Nicole Reigelman, a spokeswoman for McClinton, said, “House Democrats won a majority of districts. Leader McClinton is committed to ensuring the will of the people is respected and that special elections for the vacant seats can be held as soon as possible. The only reason Republican leaders would want to delay those elections is to prolong the period in which Pennsylvania voters are without representation so that they can advance extremist policies – in flagrant opposition to the message delivered by Pennsylvanians on Election Day.”
Democrats also had a party to celebrate, as tweeted by @LetsTurnPABlue: We flipped the State House…so we had to throw a party! Thank you to all the elected officials, candidates, volunteers, and donors who made this victory possible. Our work is not done. Let’s keep this momentum heading into 2023 and 2024!”
Rep. Craig Williams (R-Chester/Delaware) said, “I had hopes that in a closely divided House, we would find the common ground necessary to pass any important legislation, a sentiment that already has wide bipartisan agreement. This is especially true where, like now, one party has a narrow, likely temporary, majority of the House.
“That situation will change throughout the term, as members inevitably leave the House mid-cycle in a chamber that will separate the majority from the minority by one single vote,” added Williams, a former Assistant U.S. Attorney. “Unlike previous lofty floor rhetoric, House Democrat leadership has shown thus far that they prefer hostility over good governance from their 101-99 minority. I assume that divisiveness will only continue if they gain an actual majority of the House. I hope I am wrong; I hope the reasonable minds of their caucus win the day. That’s how I intend to comport myself. Otherwise, we will get nothing done the next two years.”

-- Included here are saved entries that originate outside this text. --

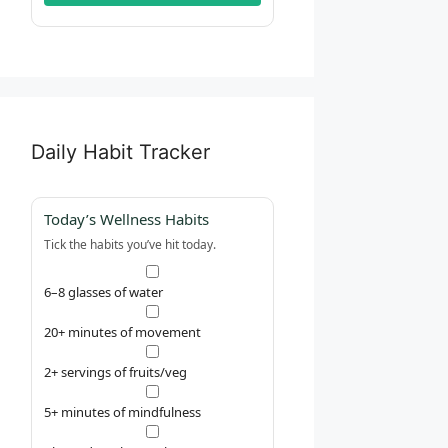
Daily Habit Tracker
Today’s Wellness Habits
Tick the habits you’ve hit today.
6–8 glasses of water
20+ minutes of movement
2+ servings of fruits/veg
5+ minutes of mindfulness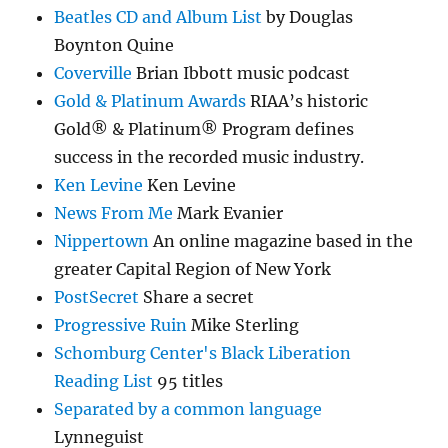
Beatles CD and Album List
by Douglas
Boynton Quine
Coverville
Brian Ibbott music podcast
Gold & Platinum Awards
RIAA’s historic
Gold® & Platinum® Program defines
success in the recorded music industry.
Ken Levine
Ken Levine
News From Me
Mark Evanier
Nippertown
An online magazine based in the
greater Capital Region of New York
PostSecret
Share a secret
Progressive Ruin
Mike Sterling
Schomburg Center's Black Liberation
Reading List
95 titles
Separated by a common language
Lynneguist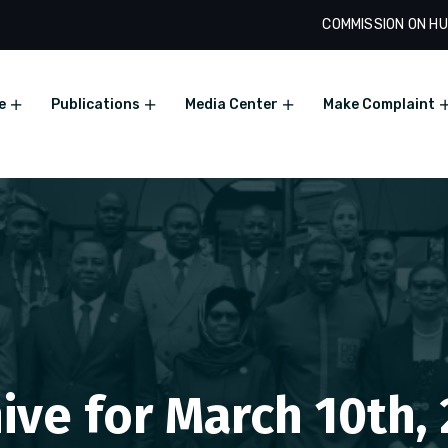
COMMISSION ON HU
e
Publications
Media Center
Make Complaint
ive for March 10th,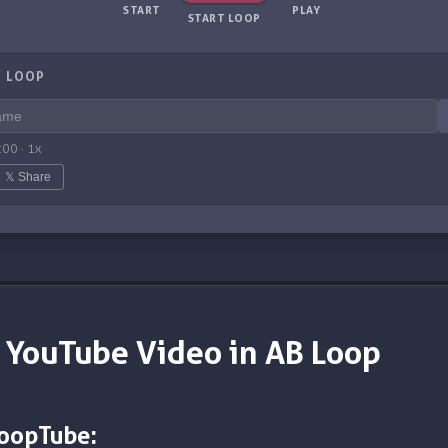
START
PLAY
START LOOP
 LOOP
:00
·
1
x
𝕏 Share
 YouTube Video in AB Loop
LoopTube: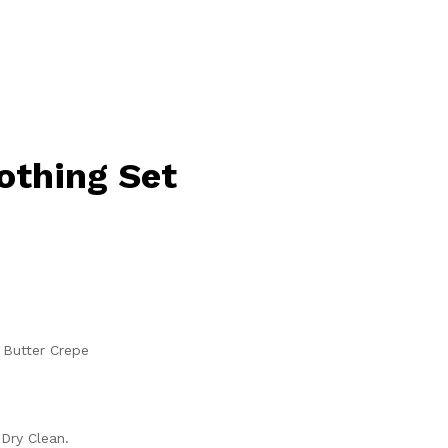
lothing Set
 Butter Crepe
Dry Clean.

David Foster, a spokesman for the House Republicans, said other Delaware Valley representatives did not want to comment since the leadership issue will be heard in court.
Springfield GOP chair and lawyer Michael Puppio Jr. said, “Rep. McClinton is a strong voice for her constituents in Philadelphia and Delaware County. She is also an advocate for many bipartisan issues that directly impact Southeastern Pennsylvania. Which party has the majority will be determined by the laws of the Commonwealth of Pennsylvania, but it appears that after the three special elections occur, the Democrats will most likely emerge with the majority for this two-year legislative session.”
The House Democratic Caucus released a statement Saturday in response to the lawsuit:
“Rep. Cutler’s lawsuit is just the latest attempt to disenfranchise Pennsylvania voters and deny tens of thousands of people in Allegheny County their right to representation in the state House.
Under Pennsylvania law, the writ of election must be issued within 10 days of a vacancy. Having won the majority of legislative districts in the November election – which is indisputable – Leader McClinton was sworn into the legislative session early to serve as the chamber’s presiding officer in order to meet this constitutionally-driven requirement.
“There is only one reason to delay the special elections for the vacant legislative seats and that is to deny nearly 200,000 voters their right to representation.
“House Democrats are focused on ensuring every Pennsylvanian has representation and that the state House be restored to its full complement as quickly as possible. We need to let the people decide and we need to let them decide as soon as possible. The sooner special elections occur, the sooner state lawmakers can get to work.”